In an interview with Moment magazine in March, Ben-Ami flatly denied Soros was involved in J Street: “We got tagged as having his support without the benefit of actually getting funded!”
But on Sept. 26, two days after the Washington Times story appeared, Ben-Ami on the J Street blog released a statement. “I accept responsibility personally for being less than clear about Mr. Soros’ support once he did become a donor,” he wrote.
“I said Mr. Soros did not help launch J Street or provide its initial funding, and that is true. I also said we would be happy to take his support. But I did not go the extra step to add that he did in fact start providing support in the fall of 2008, six months after our launch.”
As a corporation that does not have tax-exempt status, Ben-Ami noted, J Street was under no obligation to reveal its donors.
“Nevertheless, my answers regarding Mr. Soros were misleading,” he wrote. “I deeply and genuinely apologize for that and for any distraction from J Street’s important work created by my actions and decisions.”
Vachon said that Soros “doesn’t control the day-to-day operations, nor does he have a role in setting the organization’s policy.
“Mr. Soros never made any secret about his contributions to J Street,” he added. “Mr. Soros believes that J Street makes an important contribution to the policy debate in the United States in the Middle East.”
A senior staffer for a Democratic congressman who has accepted J Street’s endorsement said that Soros’ support for J Street would not have been “a major factor” in deciding whether to accept the organization’s endorsement.
“People have to know first who George Soros is and, second, why it would be bad for a pro-Israel group — in some circles — to be associated with him,” the staffer said. “There are a lot of people like that in the Jewish ‘macherocracy’ — but not in our district.”
In addition to his 1995 statement about wanting to avoid being part of ”pro-Israel activity,” Soros said in 2003 that U.S., Israeli and Jewish policies “contribute” to manifestations of anti-Semitism. Jewish organizational leaders accused him of “blaming the victim.”
Then, in a 2007 article for the New York Review of Books, Soros noted what he said was the organized Jewish community’s tendency to lump critics of Israel with anti-Semites.
“Anybody who dares to dissent may be subjected to a campaign of personal vilification,” he wrote. “I speak from personal experience.”
In the same article, which argued for mitigating the influence of the AIPAC — a key rationale for J Street’s establishment — he wrote that “I am not a Zionist, nor am I am a practicing Jew, but I have a great deal of sympathy for my fellow Jews and a deep concern for the survival of Israel.”

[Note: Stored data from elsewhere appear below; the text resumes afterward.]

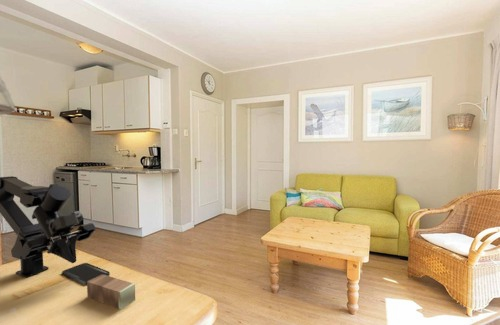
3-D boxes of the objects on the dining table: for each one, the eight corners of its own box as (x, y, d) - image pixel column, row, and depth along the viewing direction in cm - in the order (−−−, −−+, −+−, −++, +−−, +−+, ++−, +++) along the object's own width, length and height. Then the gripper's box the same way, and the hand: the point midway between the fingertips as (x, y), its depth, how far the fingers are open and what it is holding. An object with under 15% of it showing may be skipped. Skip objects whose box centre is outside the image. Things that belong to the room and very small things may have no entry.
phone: (85, 262, 90) (111, 272, 83) (85, 265, 90) (111, 275, 83) (60, 271, 83) (85, 283, 76) (60, 275, 83) (85, 287, 76)
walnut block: (86, 281, 70) (120, 292, 65) (102, 274, 74) (134, 283, 69) (87, 297, 70) (120, 309, 65) (102, 289, 74) (135, 299, 69)
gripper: (24, 211, 68) (50, 259, 64) (91, 198, 85) (115, 236, 81) (9, 235, 72) (33, 282, 68) (77, 219, 89) (99, 255, 85)
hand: (74, 262), depth 75 cm, fingers closed
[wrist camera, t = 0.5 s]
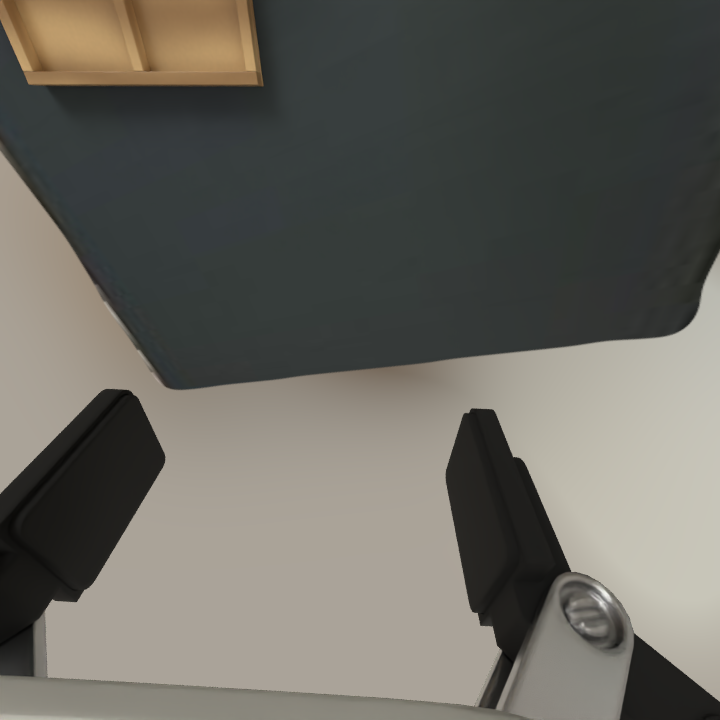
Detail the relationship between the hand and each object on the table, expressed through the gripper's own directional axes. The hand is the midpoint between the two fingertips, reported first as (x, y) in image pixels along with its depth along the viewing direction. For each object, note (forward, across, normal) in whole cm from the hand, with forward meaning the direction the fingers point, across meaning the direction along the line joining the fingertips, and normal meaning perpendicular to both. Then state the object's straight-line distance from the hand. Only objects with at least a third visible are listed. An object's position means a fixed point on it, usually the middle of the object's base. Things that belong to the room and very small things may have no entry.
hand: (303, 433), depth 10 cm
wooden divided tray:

He concluded: “I should like to emphasize that I do not subscribe to the myths propagated by enemies of Israel and I am not blaming Jews for anti-Semitism. Anti-Semitism predates the birth of Israel. Neither Israel’s policies nor the critics of those policies should be held responsible for anti-Semitism. At the same time, I do believe that attitudes toward Israel are influenced by Israel’s policies, and attitudes toward the Jewish community are influenced by the pro-Israel lobby’s success in suppressing divergent views.”
Rabbi Steve Gutow, who directs the Jewish Council for Public Affairs, an umbrella body for Jewish public policy groups has defended J Street on many occasions. He noted that many local community relations councils have praised J Street for helping to suck the wind out of anti-Israel divestment efforts by presenting a credible left-wing, pro-Israel alternative.
The potential loss of that voice is worrisome, Gutow said. “I am not happy that the Soros money was not explicitly admitted to all along by J Street,” he said.